● Estratto del documento:
- - - - - - -
Nicola SCHIAVONE racconta: “Mio padre Francesco Schiavone Sandokan fece la latitanza a casa di Nicola Ferraro. Nel 2005 mobilitai tutto il CLAN per la campagna elettorale di Regionali e Provinciali”

13 Ottobre 2020 - 12:22

Si tratta di una delle ultime dichiarazioni pubbliche del collaboratore di giustizia, effettuata durante il dibattimento conclusosi alla sezione misure di prevenzione del tribunale di Santa Maria Capua Vetere, con la confisca dei beni dell’imprenditore ed ex politico che però ha la possibilità di ricorrere in Appello ed eventualmente anche in Cassazione

 

CASAL DI PRINCIPE(Gianluigi Guarino) Scrivere intorno alle dichiarazioni rilasciate, in diversi momenti e in diversi contesti, dal pentito di camorra più citato negli ultimi anni cioè Nicola Schiavone, figlio del capo dei capi del clan dei casalesi Francesco Schiavone “in arte” Sandokan, non rappresenta un esercizio giornalistico in grado ormai di stimolare forti interessi ed una mobilitazione di lettori. Ciò non vuol dire però che non bisogna essere attenti nel verificare, volta per volta, quello che può emergere ancora dalle dichiarazioni di Nicola Schiavone. Soprattutto quando chi fa il giornalista ha anche un grande rispetto e una grande considerazione per il metodo di chi di professione fa lo storico.

Ad esempio, ultimamente stiamo incrociando la lettura della sentenza con cui la quarta sezione penale presieduta dal giudice Massimo Urbano del tribunale di Santa Maria Capua Vetere, che si occupa delle misure di prevenzione, ha confiscato l’ingente patrimonio nella disponibilità del noto imprenditore ed ex politico Nicola

Ferraro. Il testo integrale delle dichiarazioni rilasciate in questo procedimento durante un interrogatorio in aula al quale presumibilmente Nicola Schiavone ha partecipato in video conferenza, lo pubblichiamo in calce a questo articolo.
- - - - - - -
● Righe di dati:
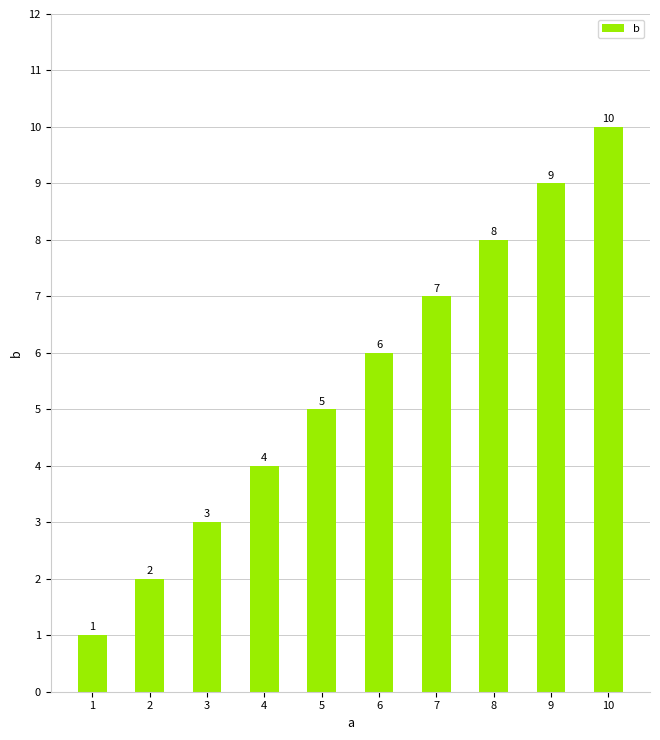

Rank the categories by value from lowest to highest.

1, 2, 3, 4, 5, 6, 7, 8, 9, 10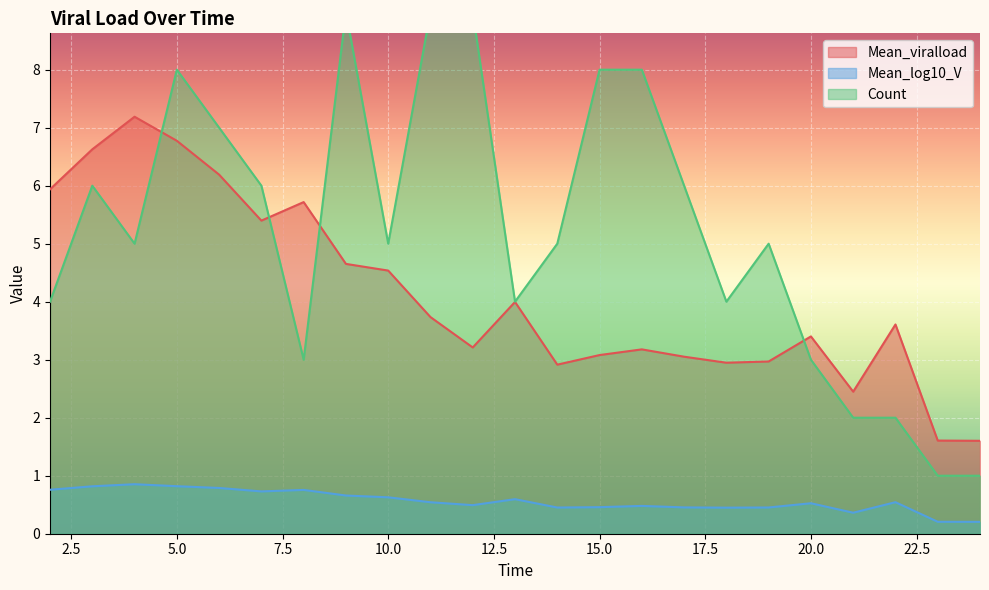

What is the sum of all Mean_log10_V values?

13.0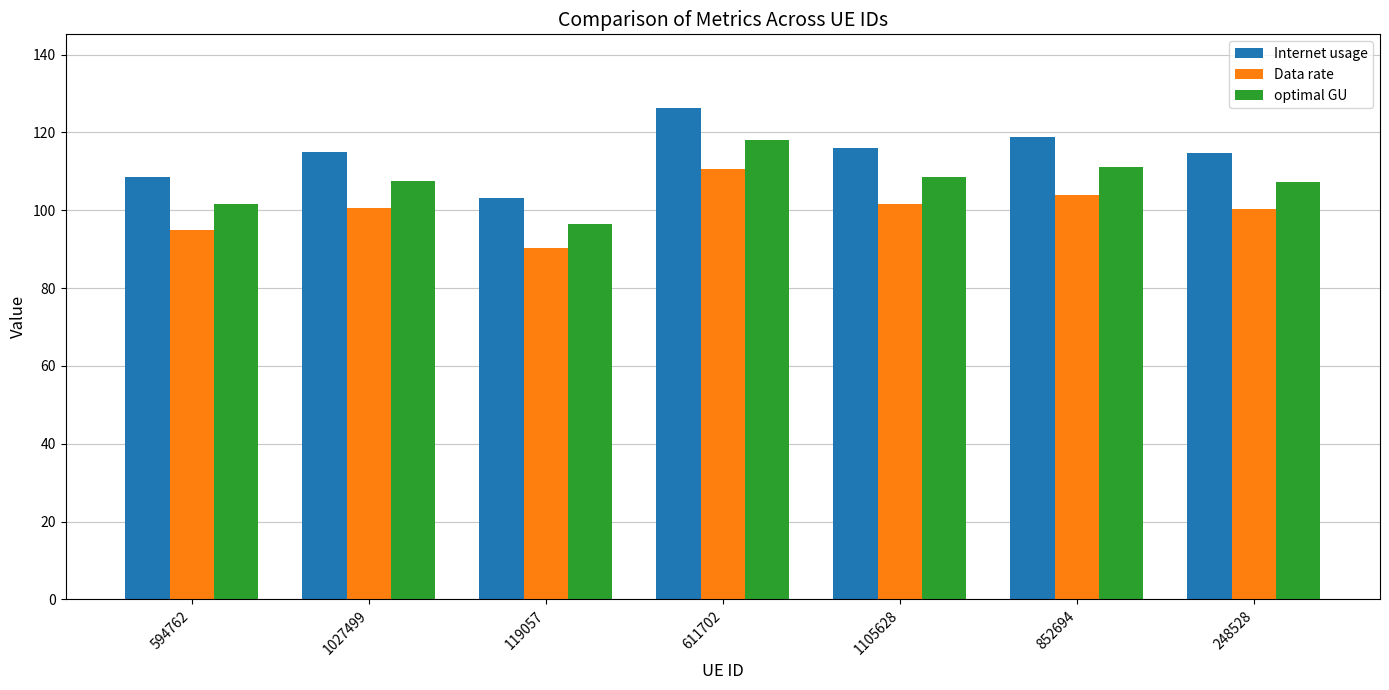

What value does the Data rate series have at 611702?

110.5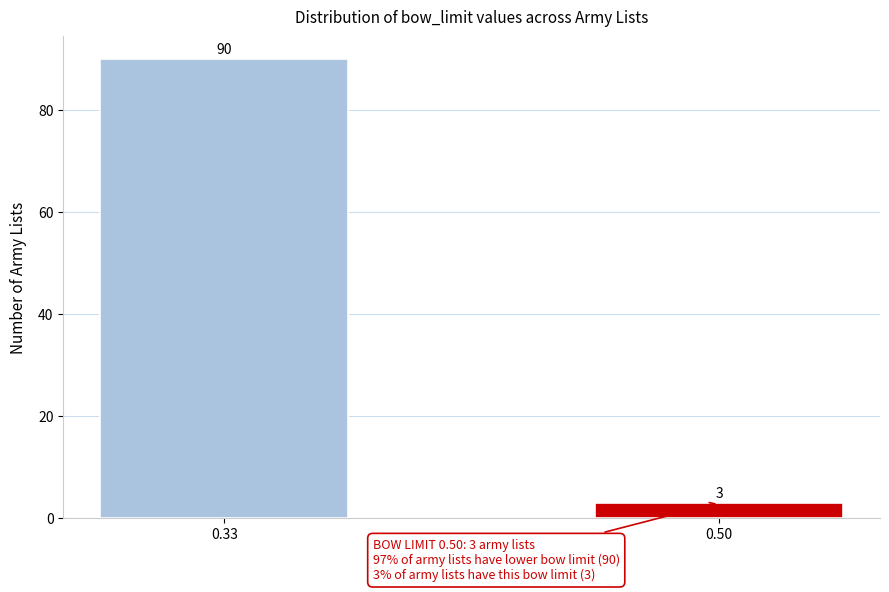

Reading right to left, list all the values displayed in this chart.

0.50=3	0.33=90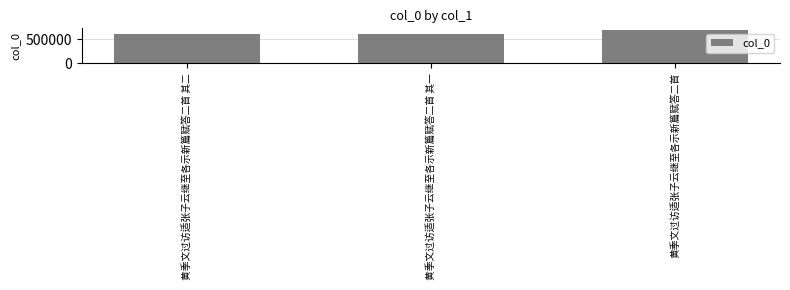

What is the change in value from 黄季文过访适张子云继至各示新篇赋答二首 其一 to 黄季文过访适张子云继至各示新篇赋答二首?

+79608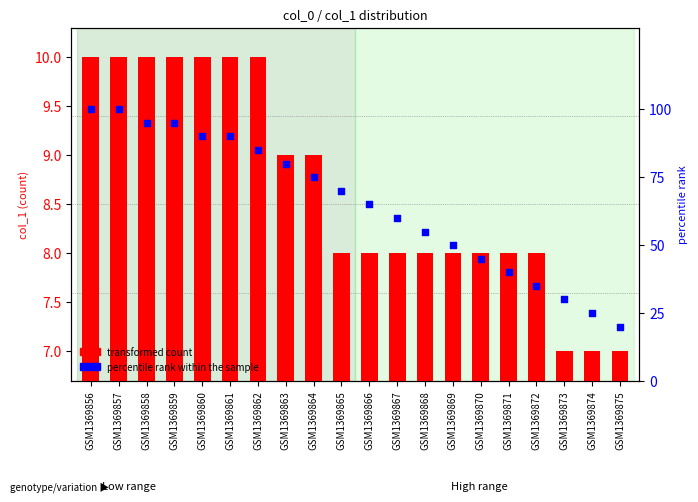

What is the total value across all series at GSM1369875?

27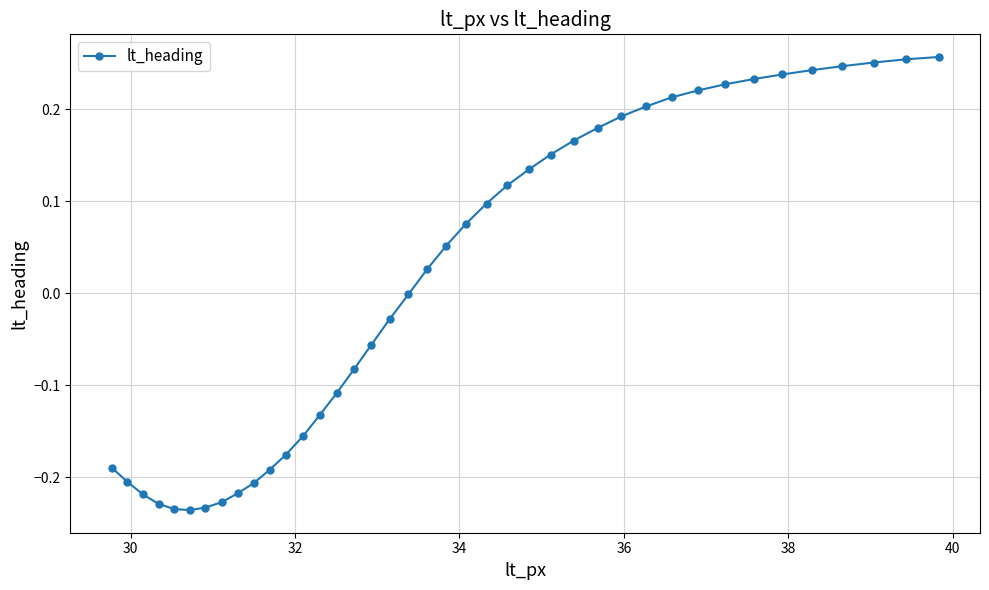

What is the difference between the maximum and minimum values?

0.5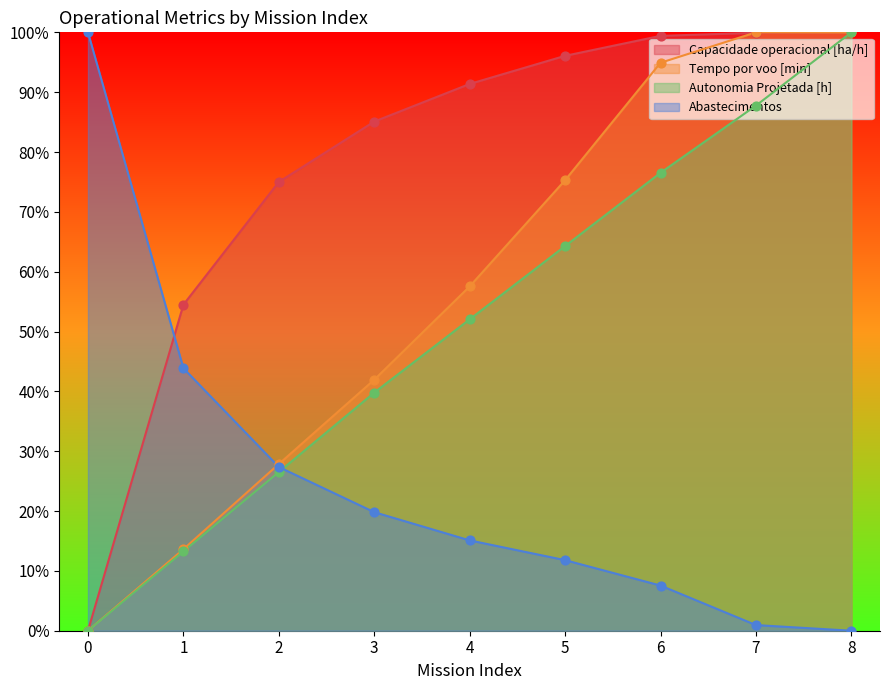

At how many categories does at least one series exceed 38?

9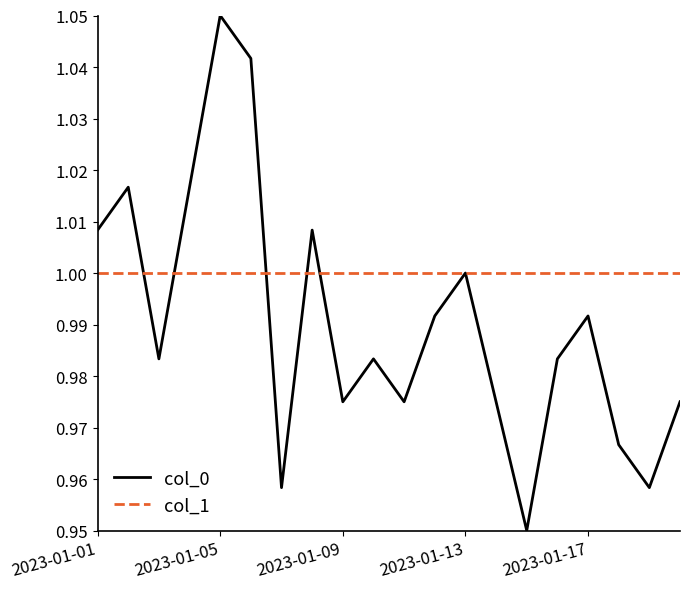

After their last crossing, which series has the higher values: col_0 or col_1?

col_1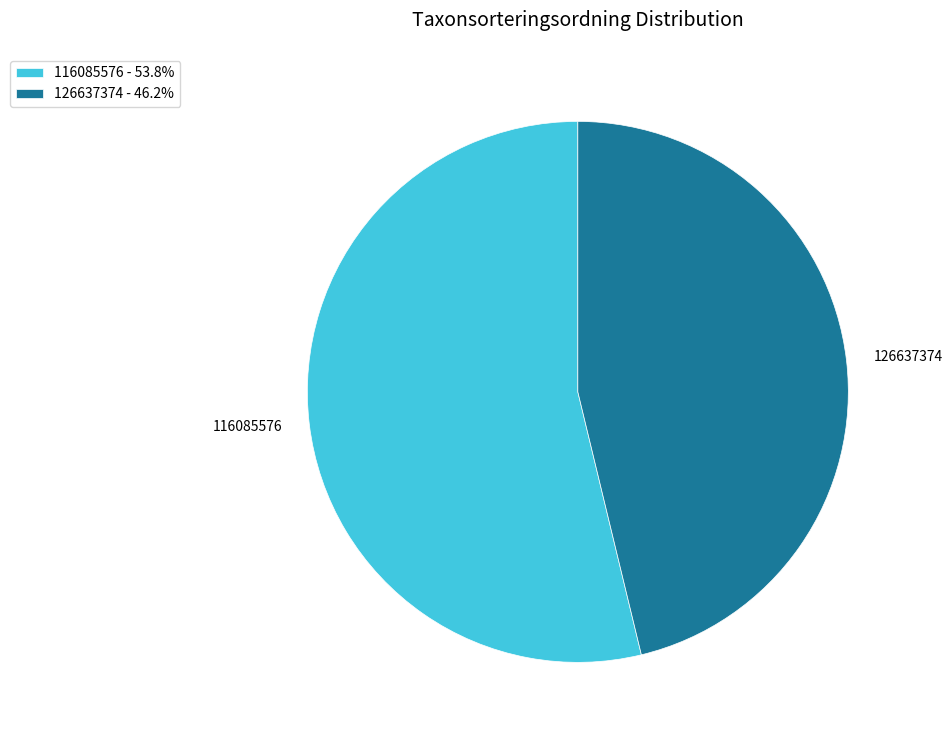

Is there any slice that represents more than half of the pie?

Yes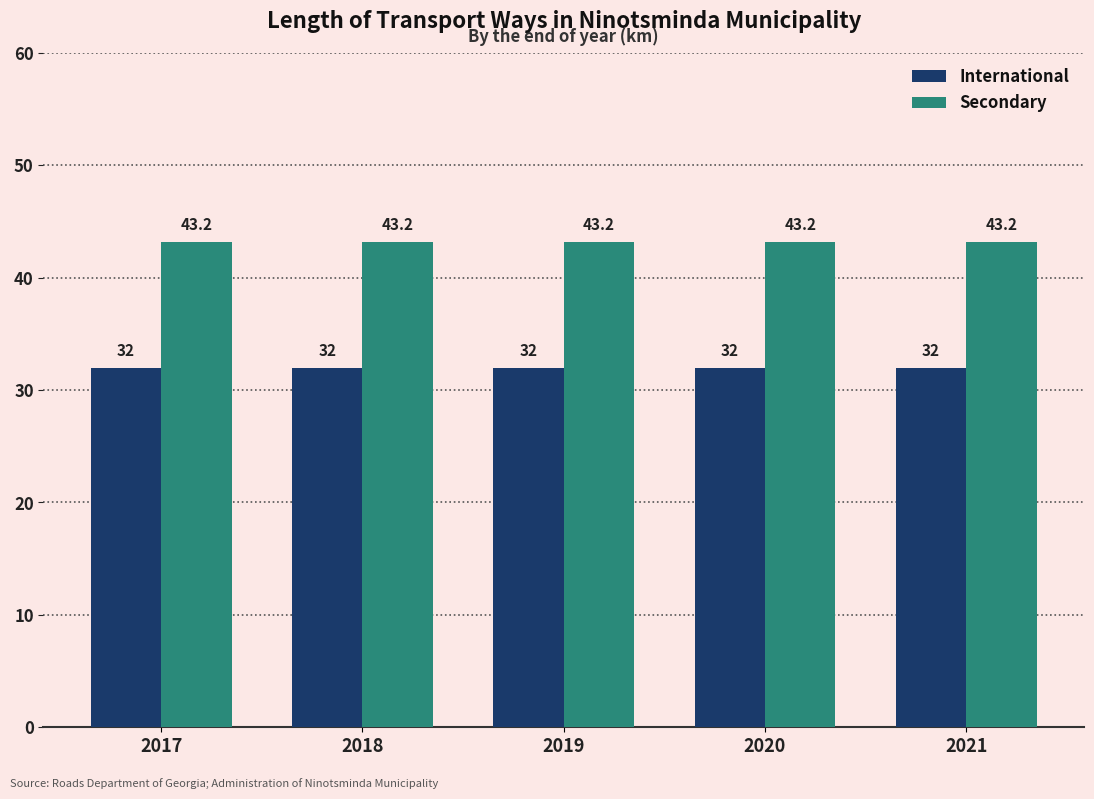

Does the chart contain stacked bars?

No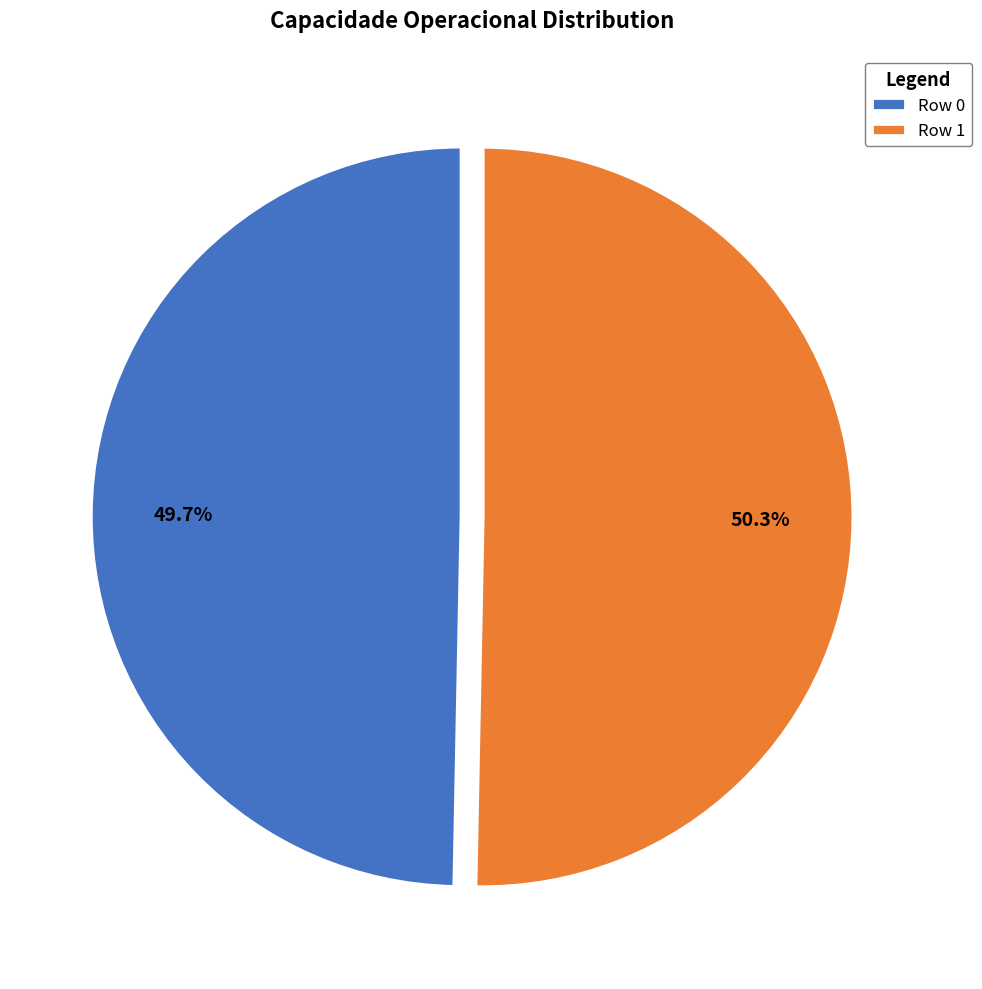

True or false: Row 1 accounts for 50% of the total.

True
- - - - - - -
● Consegna:
Copia dall'articolo sulle dichiarazioni di Nicola Schiavone il passo che va da "Ad esempio, ultimamente" a "a questo articolo.".

● Soluzione:
Ad esempio, ultimamente stiamo incrociando la lettura della sentenza con cui la quarta sezione penale presieduta dal giudice Massimo Urbano del tribunale di Santa Maria Capua Vetere, che si occupa delle misure di prevenzione, ha confiscato l’ingente patrimonio nella disponibilità del noto imprenditore ed ex politico Nicola

Ferraro. Il testo integrale delle dichiarazioni rilasciate in questo procedimento durante un interrogatorio in aula al quale presumibilmente Nicola Schiavone ha partecipato in video conferenza, lo pubblichiamo in calce a questo articolo.